● Set exercise
Copy every line of text in the data below word for word, leaving out the pictures.

# START OF Dataset rows

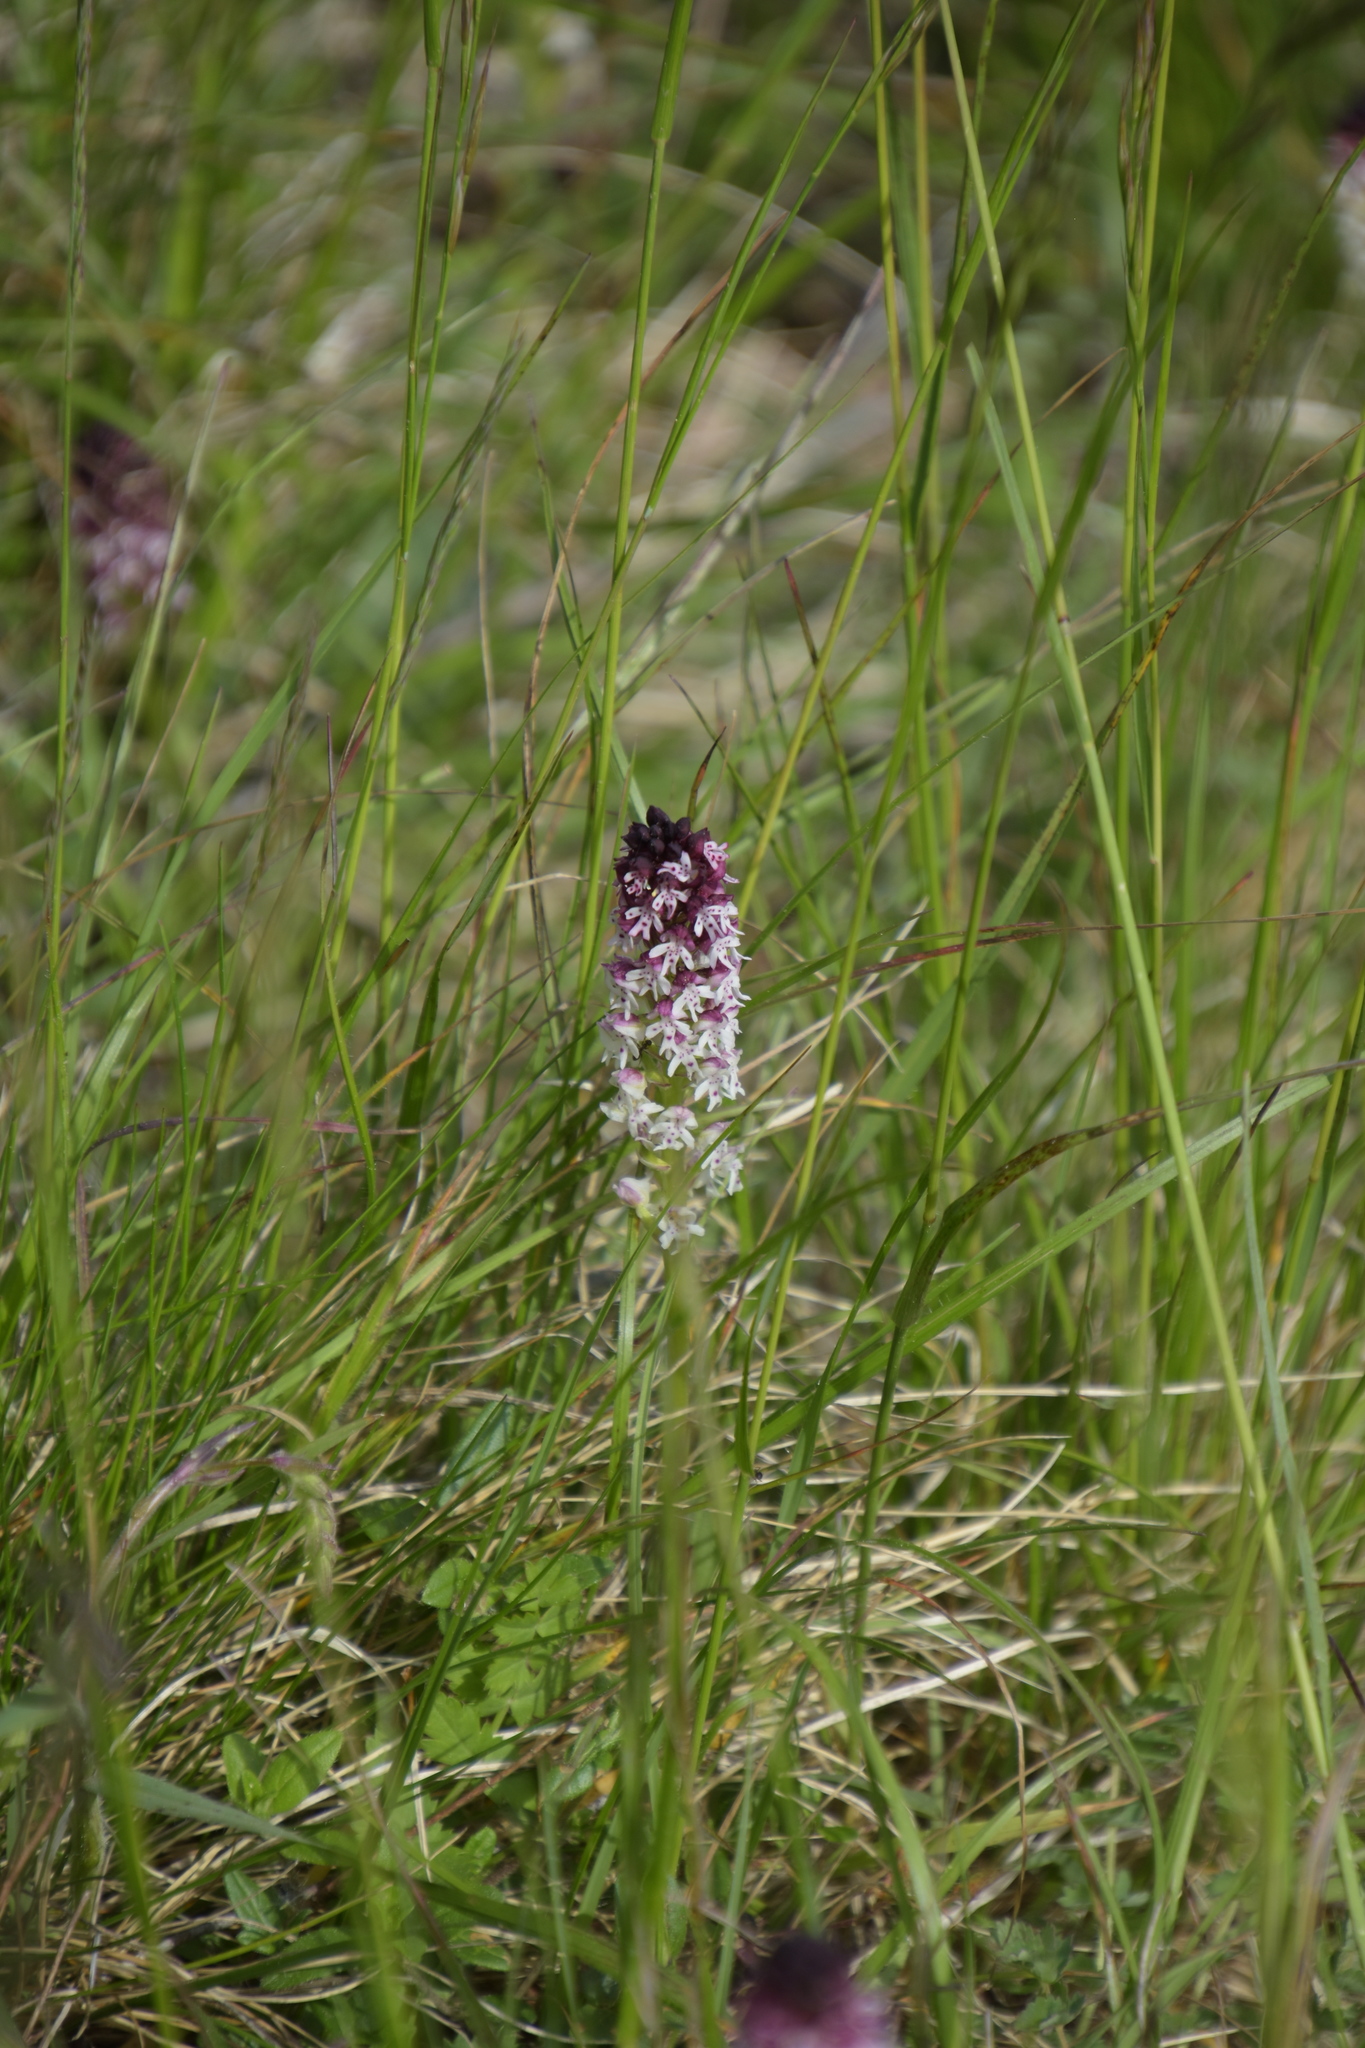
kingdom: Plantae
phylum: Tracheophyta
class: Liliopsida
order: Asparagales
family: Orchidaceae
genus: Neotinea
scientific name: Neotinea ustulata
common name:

# END OF Dataset rows

● Reply to the task
kingdom: Plantae
phylum: Tracheophyta
class: Liliopsida
order: Asparagales
family: Orchidaceae
genus: Neotinea
scientific name: Neotinea ustulata
common name:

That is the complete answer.